Dopo ben otto anni, Francesco Di Stefano, proprietario di Europa 7, può sperare che gli siano assegnate le frequenze necessarie..

Dopo ben otto anni, Francesco Di Stefano, proprietario di Europa 7, può sperare che gli siano assegnate le frequenze necessarie a trasmettere su rete nazionale.

Le frequenze, sebbene Di Stefano abbia vinto con regolare gara pubblica quelle su cui tutt’oggi trasmette Rete 4, saranno quelle delle prima rete nazionale, poiché quest’ultima inizierà ad adottare in modo praticamente esclusivo i canali del digitale terrestre.

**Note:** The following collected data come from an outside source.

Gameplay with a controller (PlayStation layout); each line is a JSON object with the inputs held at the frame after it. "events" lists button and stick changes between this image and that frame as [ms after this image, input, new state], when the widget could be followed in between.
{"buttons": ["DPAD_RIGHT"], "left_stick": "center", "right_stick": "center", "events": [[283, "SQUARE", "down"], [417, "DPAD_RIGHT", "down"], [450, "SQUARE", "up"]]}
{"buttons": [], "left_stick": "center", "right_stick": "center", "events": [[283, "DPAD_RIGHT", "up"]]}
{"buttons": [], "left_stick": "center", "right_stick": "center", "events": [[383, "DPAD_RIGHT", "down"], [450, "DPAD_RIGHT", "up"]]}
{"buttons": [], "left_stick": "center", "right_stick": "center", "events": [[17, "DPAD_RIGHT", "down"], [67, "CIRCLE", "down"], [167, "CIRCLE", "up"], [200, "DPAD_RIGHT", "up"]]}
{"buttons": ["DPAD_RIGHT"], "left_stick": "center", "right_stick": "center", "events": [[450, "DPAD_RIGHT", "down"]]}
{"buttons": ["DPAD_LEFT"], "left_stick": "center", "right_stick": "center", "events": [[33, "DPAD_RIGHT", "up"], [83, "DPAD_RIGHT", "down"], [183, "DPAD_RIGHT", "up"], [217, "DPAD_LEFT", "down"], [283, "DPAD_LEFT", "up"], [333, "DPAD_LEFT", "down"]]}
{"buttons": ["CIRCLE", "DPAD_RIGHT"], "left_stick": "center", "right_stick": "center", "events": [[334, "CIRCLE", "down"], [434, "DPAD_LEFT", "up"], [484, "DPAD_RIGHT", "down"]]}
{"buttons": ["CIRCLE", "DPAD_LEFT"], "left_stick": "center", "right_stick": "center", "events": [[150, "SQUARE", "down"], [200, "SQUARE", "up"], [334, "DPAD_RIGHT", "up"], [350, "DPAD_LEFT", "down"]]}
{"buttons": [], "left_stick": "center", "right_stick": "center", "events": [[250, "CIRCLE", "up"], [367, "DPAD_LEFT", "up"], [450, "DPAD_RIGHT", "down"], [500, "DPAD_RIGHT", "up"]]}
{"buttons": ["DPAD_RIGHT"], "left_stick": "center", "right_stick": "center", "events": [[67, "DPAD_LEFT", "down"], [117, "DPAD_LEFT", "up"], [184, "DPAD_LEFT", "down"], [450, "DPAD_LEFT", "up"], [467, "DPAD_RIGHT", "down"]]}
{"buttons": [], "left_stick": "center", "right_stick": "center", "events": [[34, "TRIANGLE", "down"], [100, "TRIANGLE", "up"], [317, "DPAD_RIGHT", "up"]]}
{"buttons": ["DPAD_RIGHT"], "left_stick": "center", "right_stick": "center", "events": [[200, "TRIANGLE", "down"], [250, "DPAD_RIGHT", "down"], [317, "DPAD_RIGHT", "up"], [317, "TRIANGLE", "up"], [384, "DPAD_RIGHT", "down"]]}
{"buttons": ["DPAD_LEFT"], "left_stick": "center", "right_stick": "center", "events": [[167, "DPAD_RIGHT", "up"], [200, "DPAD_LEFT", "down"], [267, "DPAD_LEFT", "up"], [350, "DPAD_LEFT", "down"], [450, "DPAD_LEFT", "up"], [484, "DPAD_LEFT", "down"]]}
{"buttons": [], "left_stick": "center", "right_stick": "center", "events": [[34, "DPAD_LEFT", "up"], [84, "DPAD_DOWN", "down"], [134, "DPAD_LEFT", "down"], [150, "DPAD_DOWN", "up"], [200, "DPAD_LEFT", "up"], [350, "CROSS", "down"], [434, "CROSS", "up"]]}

Il gruppo dell’editore abruzzese, trasmette oramai da anni su rete locale, e ad oggi conta cinque emittenti le quali vengono viste in Abruzzo, Calabria, Lazio, Friuli e Toscana.


L’odissea di Europa 7, nota ai più, nasce con la gara pubblica per l’assegnazione delle frequenze su scala nazionale nel 1999. Lo Stato riconosce Di Stefano e la sua emittente settimi nella graduatoria, ma non gli viene concesso di iniziare a trasmettere poiché le frequenze acquistate staccando un assegno da 12 miliardi, sono occupate, si può dire abusivamente, da Rete 4.

Sebbene la Corte Europea si sia più volte espressa in favore dell’emittente abruzzese, il Governo italiano ha continuamente procrastinato il trasloco del canale di Fininvest su altre frequenze o altri metodi di trasmissione, tra cui il sattellitare o lo stesso digitale terrestre, con leggi e decreti studiati ad hoc, come la legge Gasparri, tanto per addurre un esempio.


Nel caso in cui Di Stefano riuscirà davvero a conquistare il suo tanto agognato spazio nell’etere, tutti i cittadini italiani ne potranno essere felici, dato che la pluralità d’informazione, e la molteplice visione dei fatti, non possono che giovare ad ognuno, in qualunque Nazione ci si trovi.